Baez Drops Bombs In Chattanooga
Javier Baez is a beast. How’s that for scouting? Seriously, seeing him punish baseballs in Chattanooga last Sunday reminded me of scouting Xander Bogaerts, Yasiel Puig and other impact prospects with the bat. Baez’ power was not quite Stanton-like, but plus power from the shortstop position is a rarity. Baez is a physical player who used uncanny brute force for his size. Four at bats resulted in three lasers including a double down the left field line and towering home run to left-centerfield.

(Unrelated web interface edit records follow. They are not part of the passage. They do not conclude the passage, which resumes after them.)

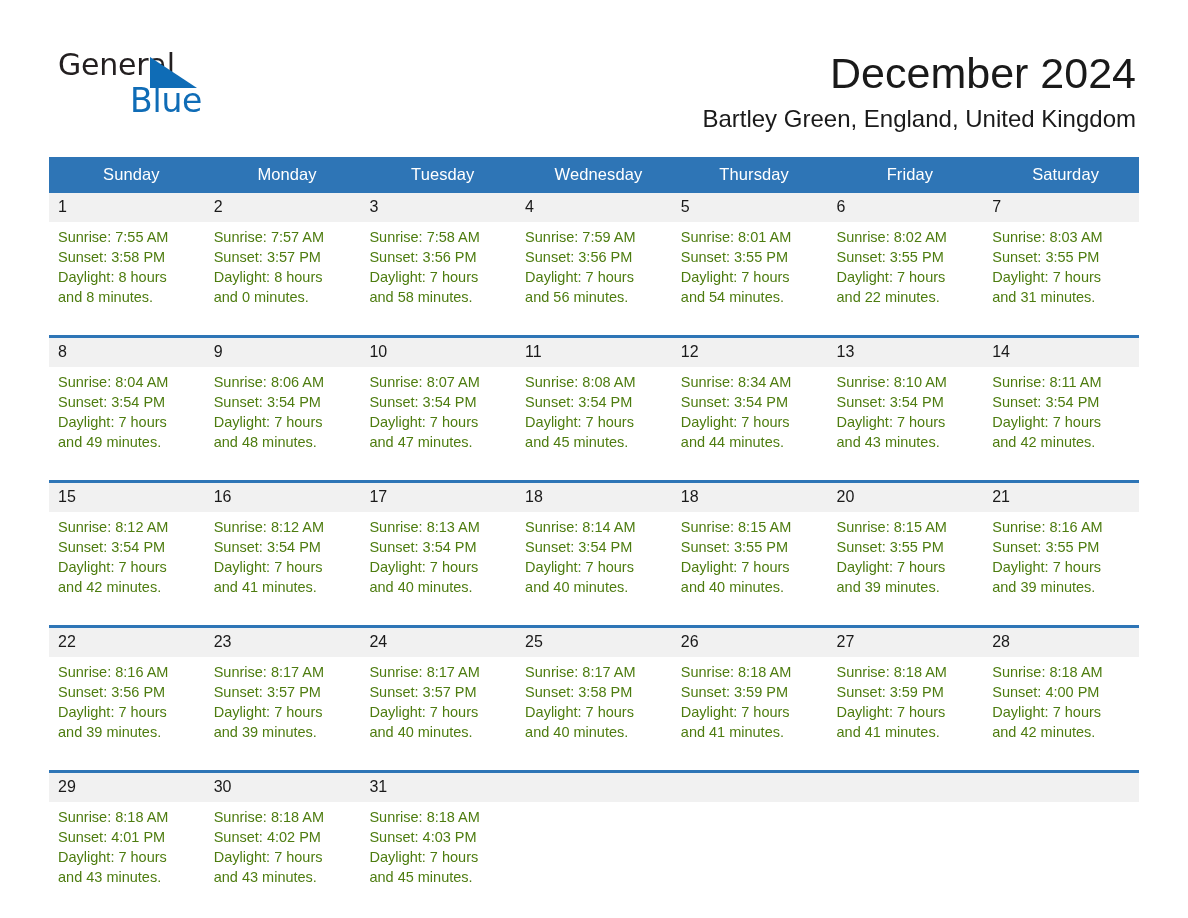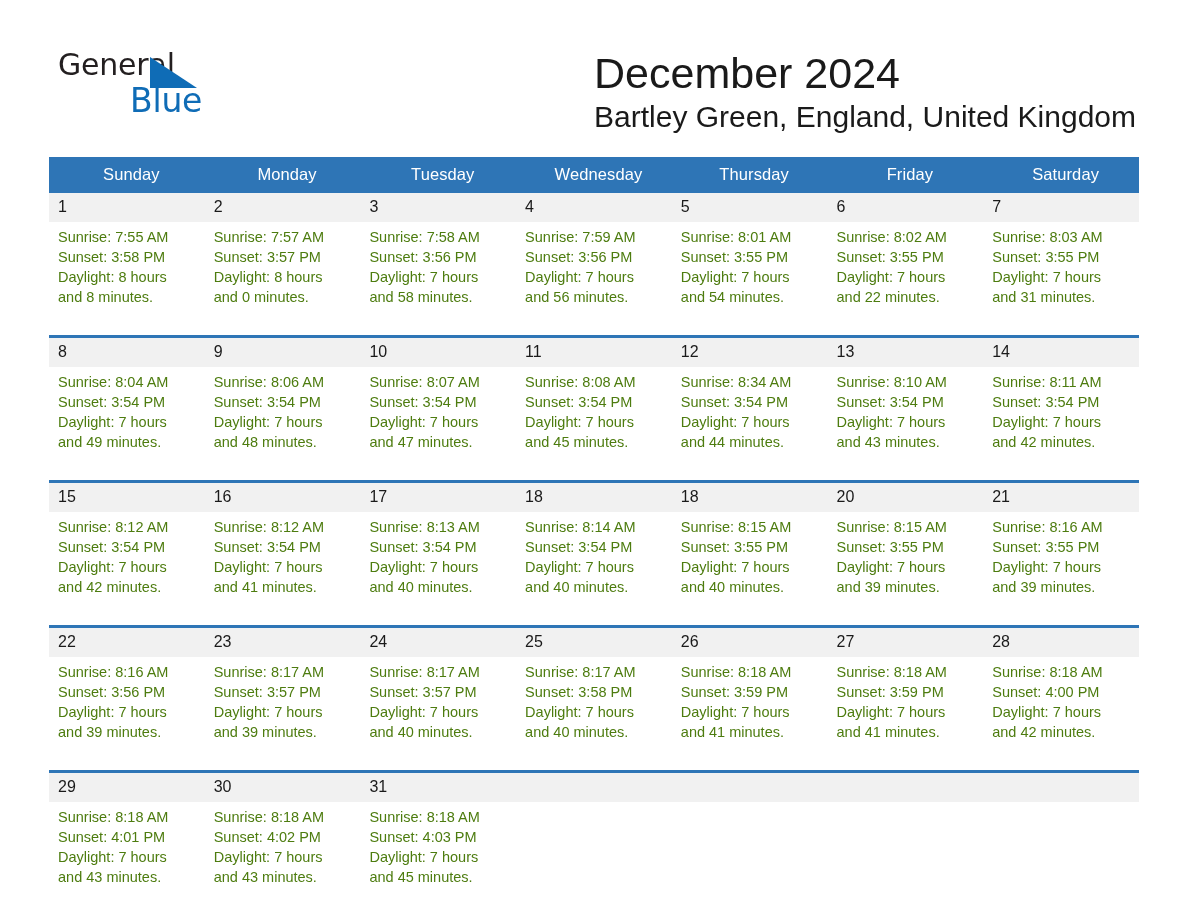"December 2024" .title-block { text-align: none -> right }
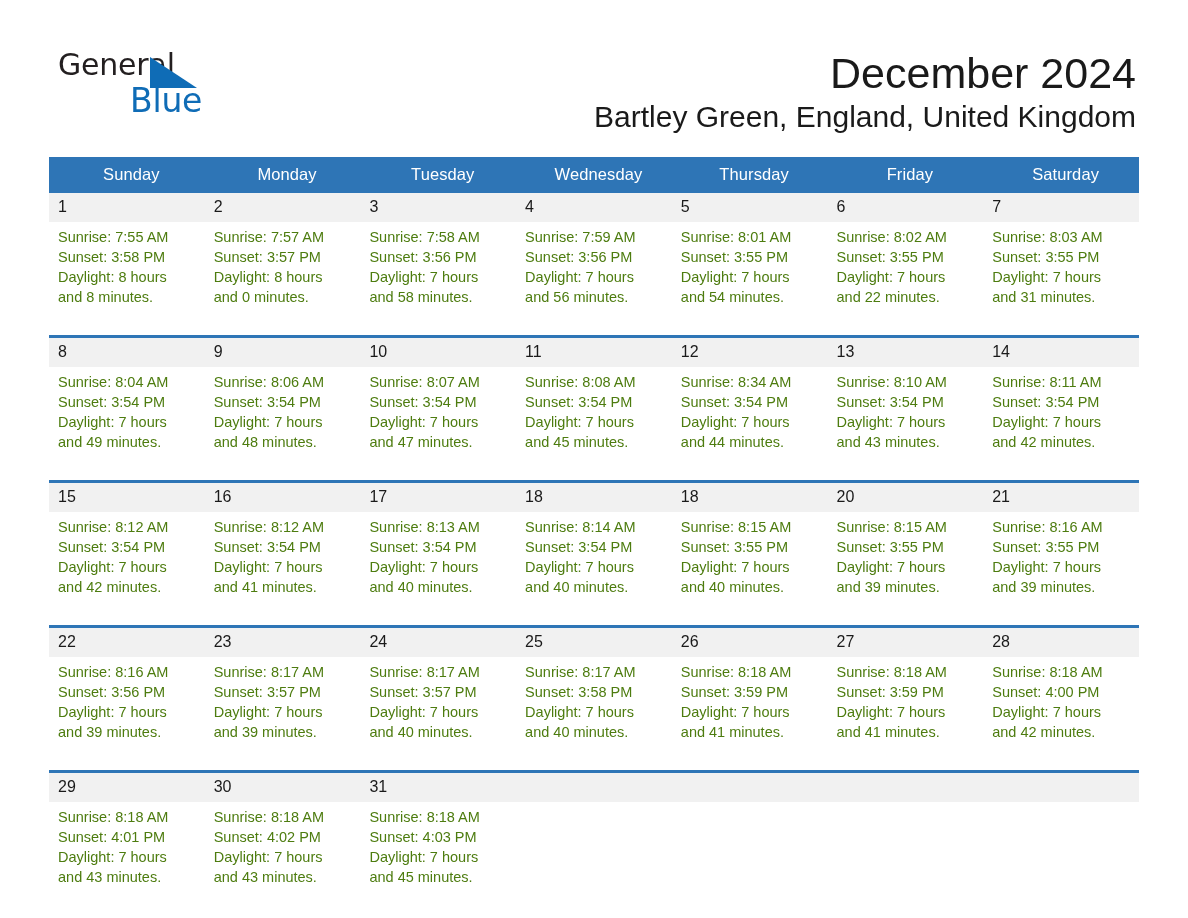"Bartley Green, England, United Kingdom" .location { font-size: 30px -> 24px; margin-top: none -> 6px }
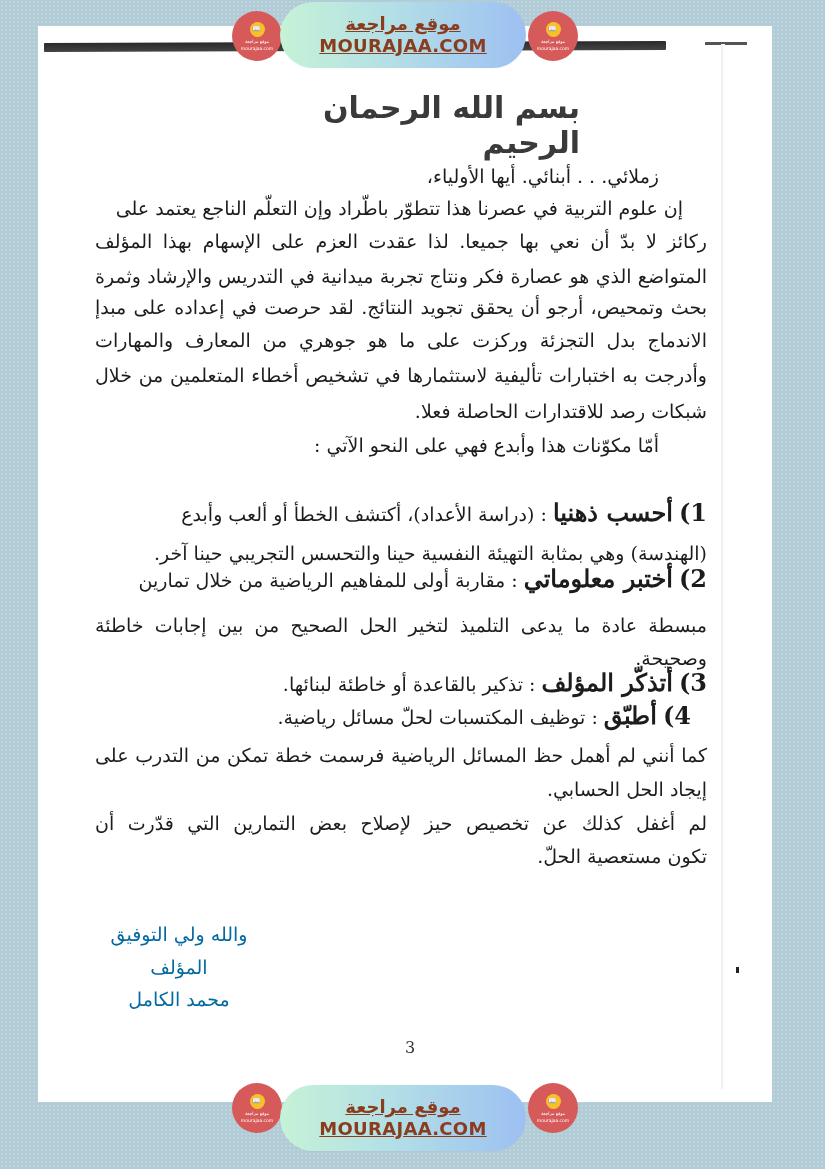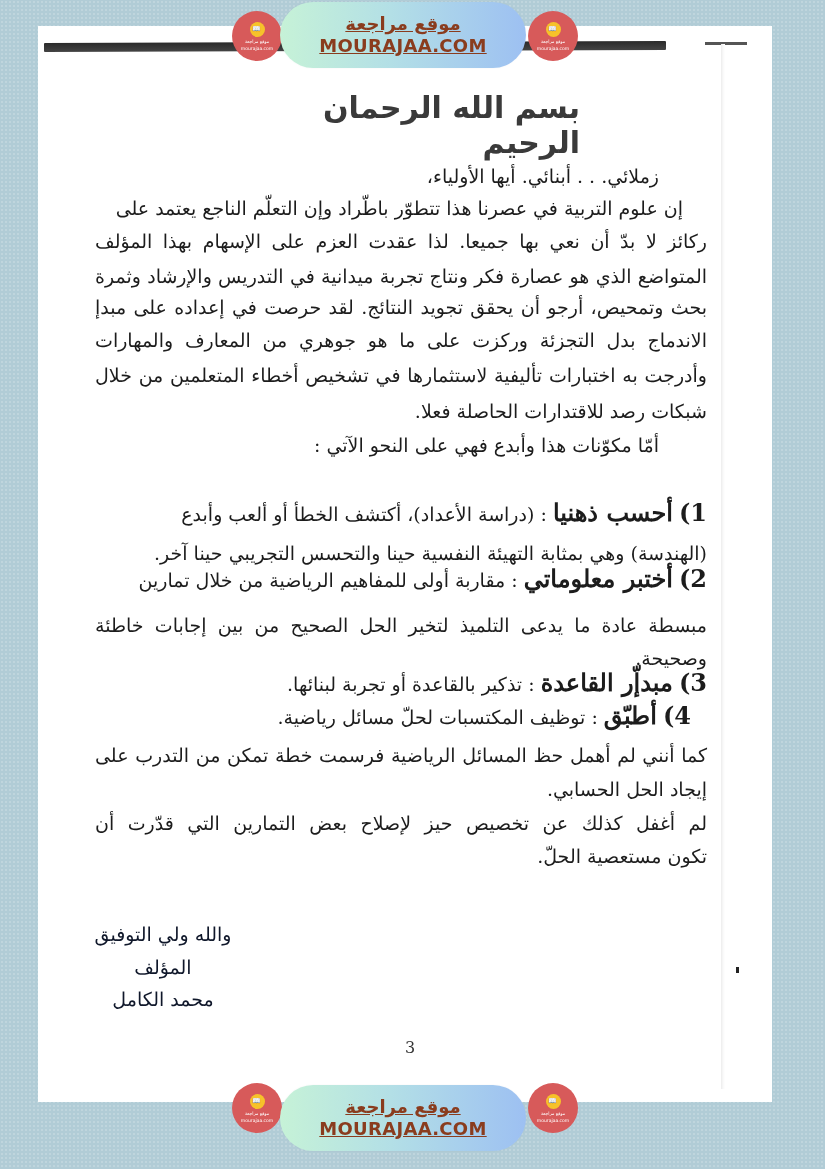": تذكير بالقاعدة أو تجربة" span { text: تجربة -> خاطئة }
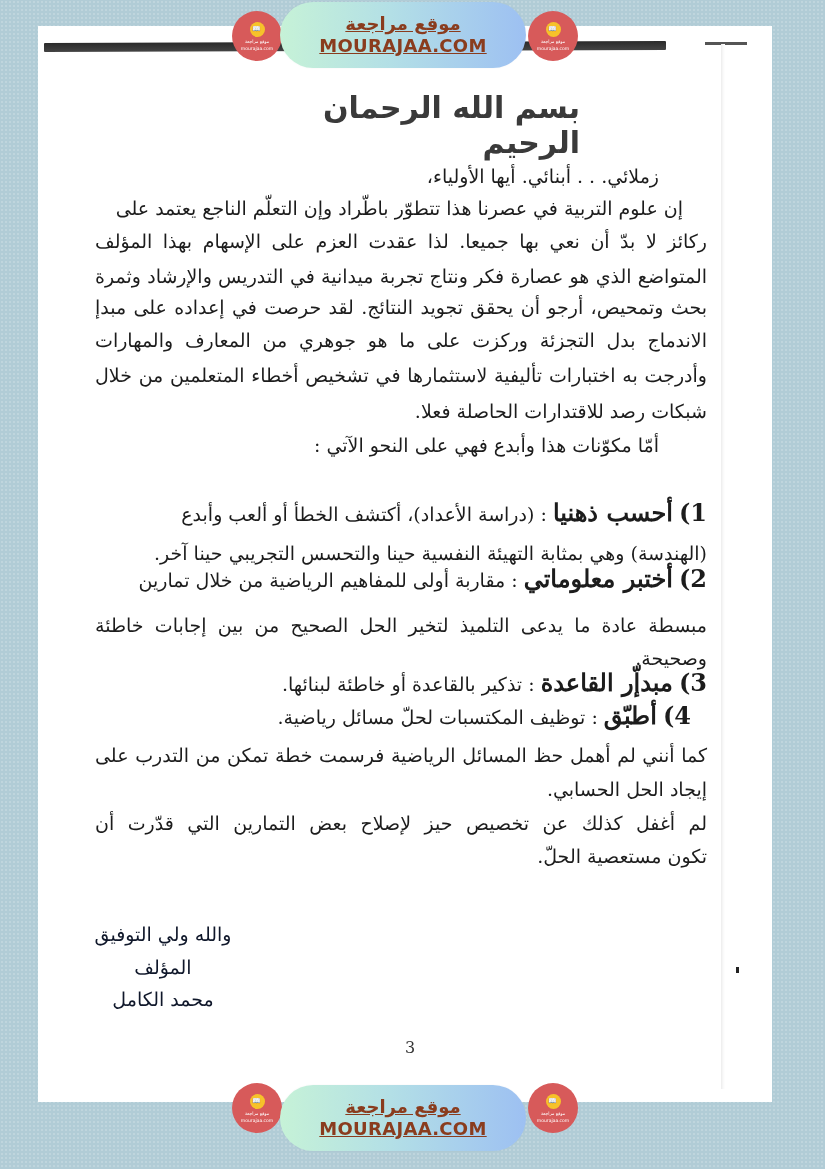"مبدإّر القاعدة" span.item-title { text: مبدإّر القاعدة -> أتذكّر المؤلف }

And while I expected to see the bat, Baez’ glove was even more surprising. At shortstop, he had fluid motions and plenty of arm strength for the position. Is he going to range deep in either hole to make highlight reel plays? Probably not, but a shortstop who is able to field everything in front of him and make the routine throws has value – especially when it’s a 25-plus home run bat. If one can view Bogaerts as a legitimate shortstop at the Major League level, then Baez deserves the benefit of the doubt too.
I know prospect followers freaked when Baez struggled out of the gate, but he consider the ship righted. Yes, the strikeouts are high, but I trust they’ll come down once Baez tweaks his set up a bit. Everything he does in the batter’s box is loud, and Baez will eventually learn to quiet timing mechanisms while maintaining bat speed.
Back in 2011, I wrote about Bryce Harper having a long swing plane, but that it didn’t really matter because his bat speed was so special. Baez has me thinking along the same lines. In game action, Baez’ swing appears long – especially in the back, but I don’t think it will matter much. The power will play.
In dynasty formats, Baez is a bat to build around. The home runs and run production will be there and he’ll be elite if he can maintain a batting average of .270 or higher. The downside is if Baez can’t contain the strikeouts, his batting average will wane. This would result in a triple slash line similar to JJ Hardy.
I also came away impressed with Arismendy Alcantara (again). At second base, he showed plus range for the position and appeared comfortable with the position switch. Throughout the game, Alcantara’s physical appearance reminded me of Michael Bourn. At the Major League level, I trust Alcantara will hit with enough power to push double-digit home runs while contributing 20-30 stolen bases, or more. An above average regular is definitely a possibility.
For fantasy purposes, Alcantara will be a player to target as he approaches a call up. Like Jonathan Villar, Wilmer Flores or Chris Owings who I’ve discussed acquiring in previous newsletters, Alcantara is solid prospect who’ll gain value as a promotion becomes more likely. This can be said about any prospect, but remember it’s a risk-vs.-reward venture.
A player like Byron Buxton is worth owning from day one because the reward is great enough to use a roster spot and wait for multiple years. Alcantara is not this type of player. In his case, it’s time to buy when the risk of his being a big leaguer is nil because the reward is limited. Right now, I wouldn’t spend a roster spot on Alcantara to stash him through the off-season.